● **TASK REQUIREMENTS**:
A) Using the Netmiko passage, answer each question on its own line:
(i) Who maintains Netmiko?
(ii) On which device is login character input automatically blocked?
(iii) In which two modes can all operations be executed in multi-vendor environments?
B) Quote the Netmiko passage word for word, everything from "Netmiko simplifies SSH" down to "is automatically blocked.".
C) Say whether each statement agrees with the Netmiko passage. Answer yes or no, and quote the words that decide it.
(i) Netmiko's source code can be downloaded from GitHub.
(ii) Python is described as hard to read.
(iii) On Cisco and Juniper devices, enable and conft must be entered by hand.
TEXT PASSAGE start
Based on the above analysis, the biggest feature of our daily network operation and maintenance is to log in to multiple devices in sequence to perform repetitive operations, or to incrementally configure some functions based on the stable operation of the existing network. We believe that the use of Python combined with the Netmiko module is feasible and meets our needs at this stage.

3. Introduction to Python and Netmiko

This solution is the best current practice of our company.

Python is a very popular scripting language in the industry. It is highly readable, has rich modules and functions, and has many active communities contributing to network automation.

Netmiko is an open source Python module maintained by Kirk Byers (https://pynet.twb-tech.com/). All source code and scripts, JSON files, technical documentation and application examples are available for reference and download on GitHub (https://github.com/ktbyers/netmiko).

Netmiko simplifies SSH management of network devices such as:

1. Supports devices from different manufacturers and devices from the same manufacturer on different platforms to successfully establish SSH connections.

  • Based on the differences between Cisco and Juniper CLI, enable and conft are automatically and implicitly entered.
  • For Cisco WLC, login character input is automatically blocked.

2. For multi-vendor environments, all operations in Enable mode can be successfully executed and the interaction information of the devices can be fed back to the machine executing the script.

3. For multi-vendor environments, all operations in Configure mode can be successfully executed and the interaction information of the devices can be fed back to the machine executing the script.
TEXT PASSAGE end
ENTRIES start
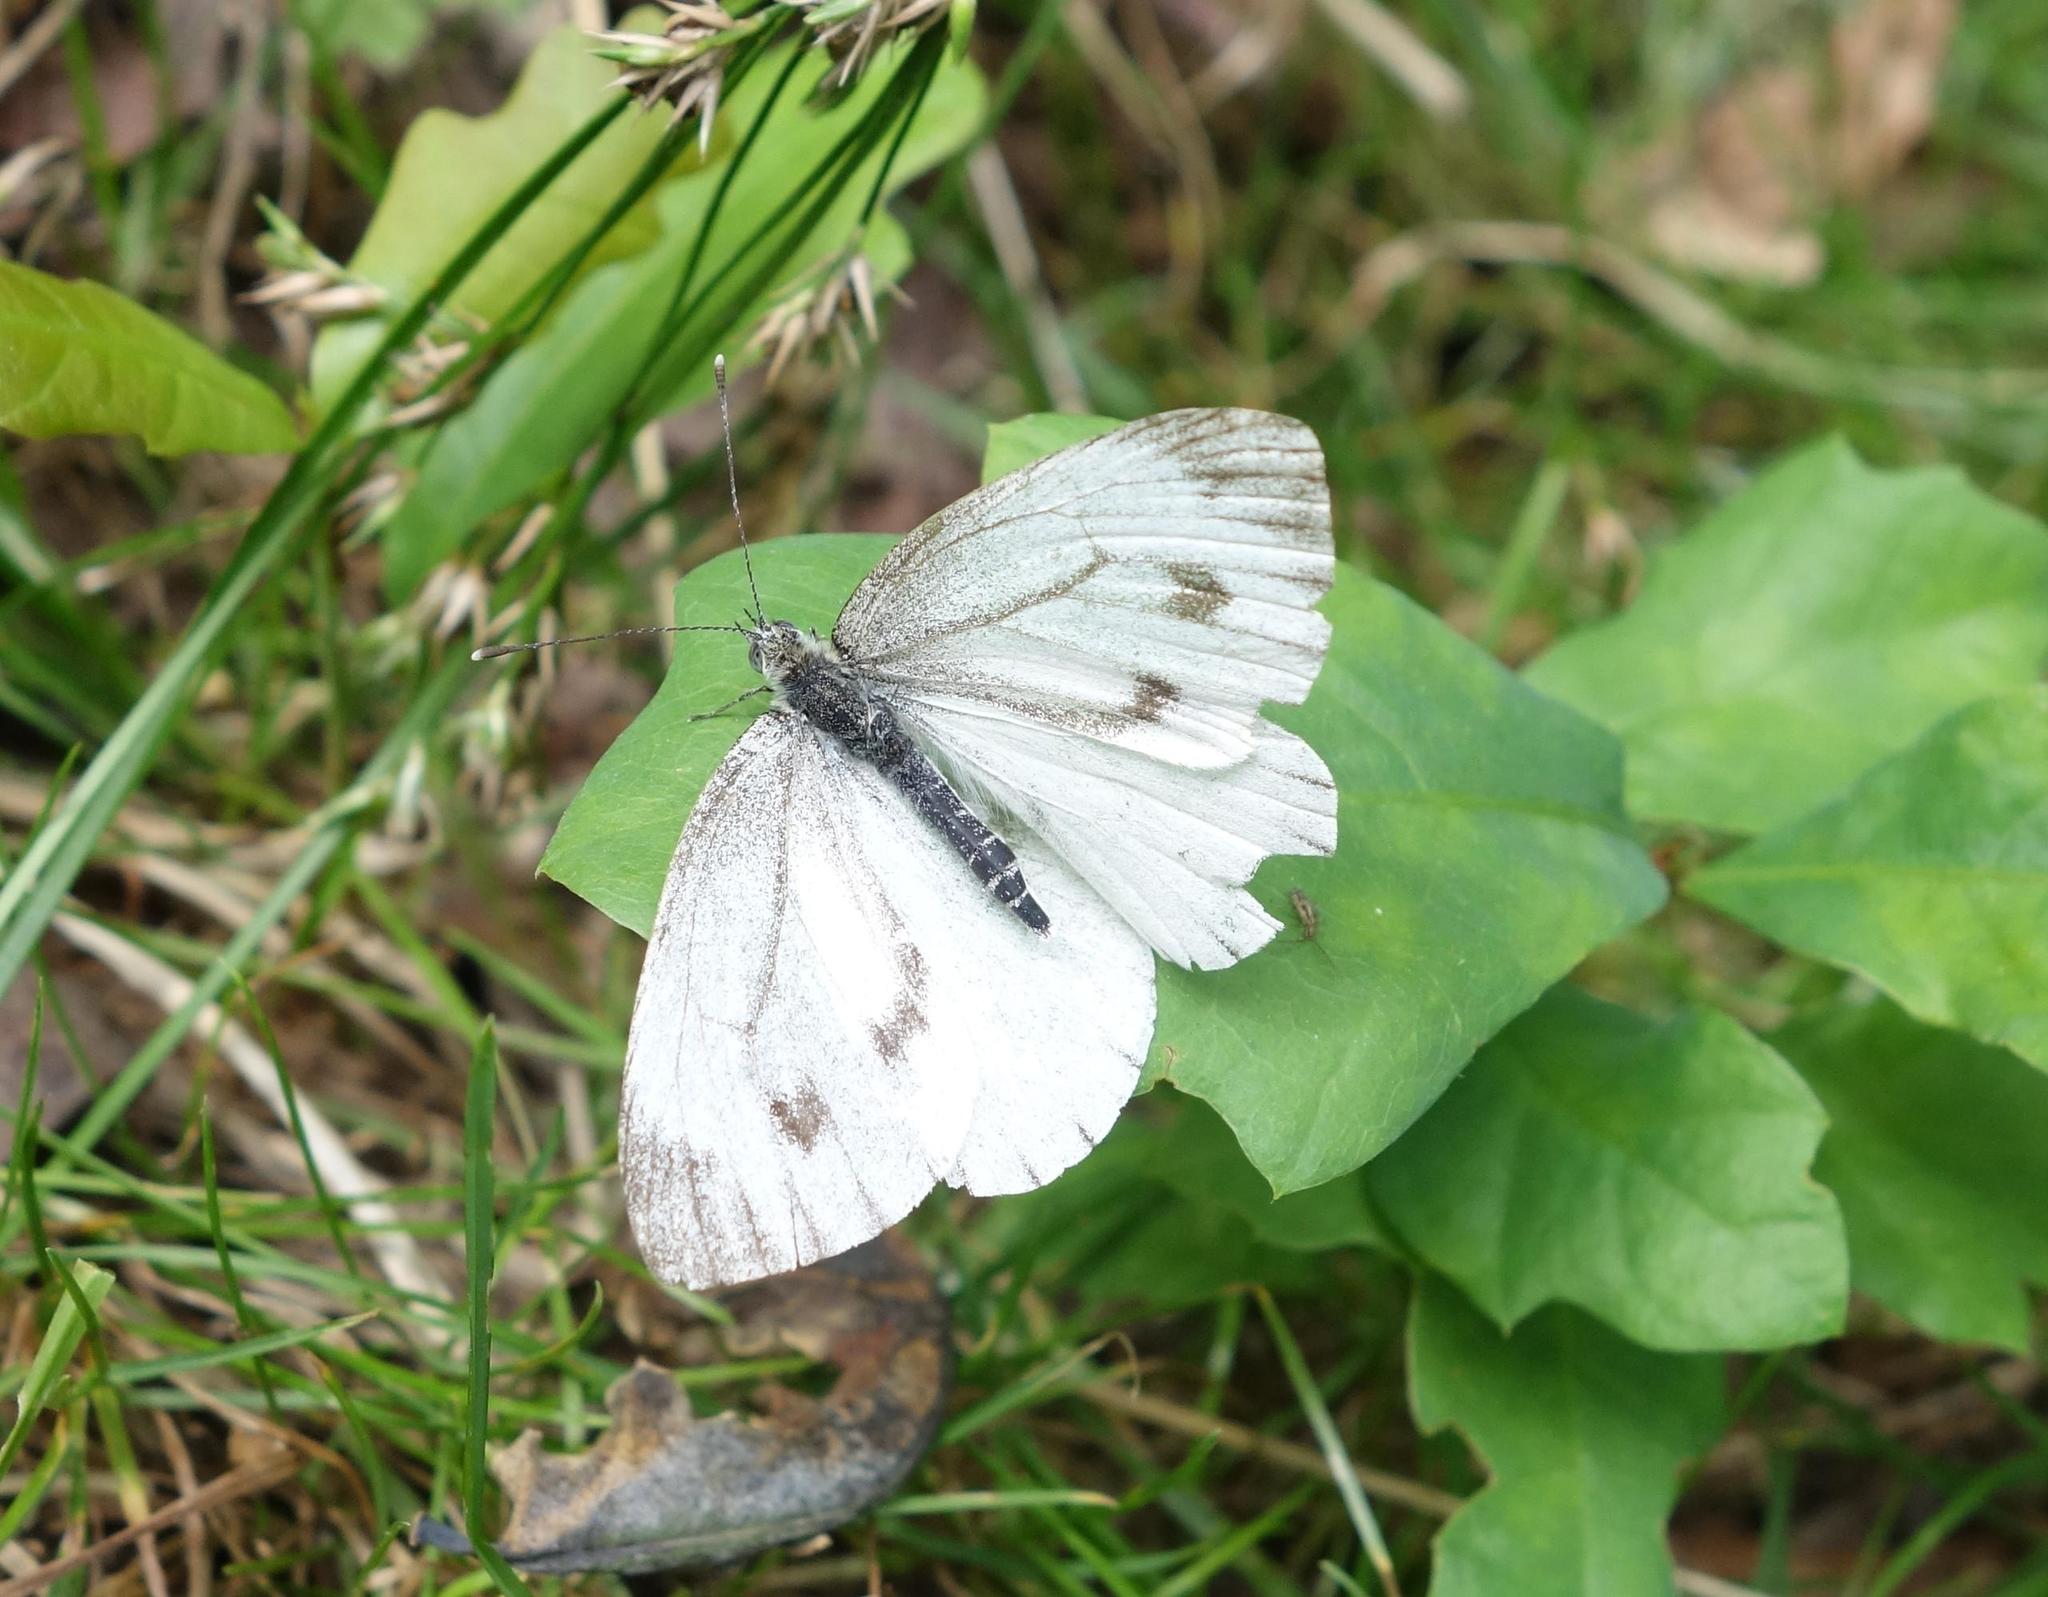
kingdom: Animalia
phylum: Arthropoda
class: Insecta
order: Lepidoptera
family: Pieridae
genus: Pieris
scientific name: Pieris napi
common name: Green-veined white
ENTRIES end
● **RESPONSES BY TASK**:
A)
(i) Kirk Byers
(ii) Cisco WLC
(iii) Enable mode and Configure mode

B)
Netmiko simplifies SSH management of network devices such as:

1. Supports devices from different manufacturers and devices from the same manufacturer on different platforms to successfully establish SSH connections.

  • Based on the differences between Cisco and Juniper CLI, enable and conft are automatically and implicitly entered.
  • For Cisco WLC, login character input is automatically blocked.

C)
(i) Yes: "All source code and scripts, JSON files, technical documentation and application examples are available for reference and download on GitHub"
(ii) No: "It is highly readable"
(iii) No: "enable and conft are automatically and implicitly entered"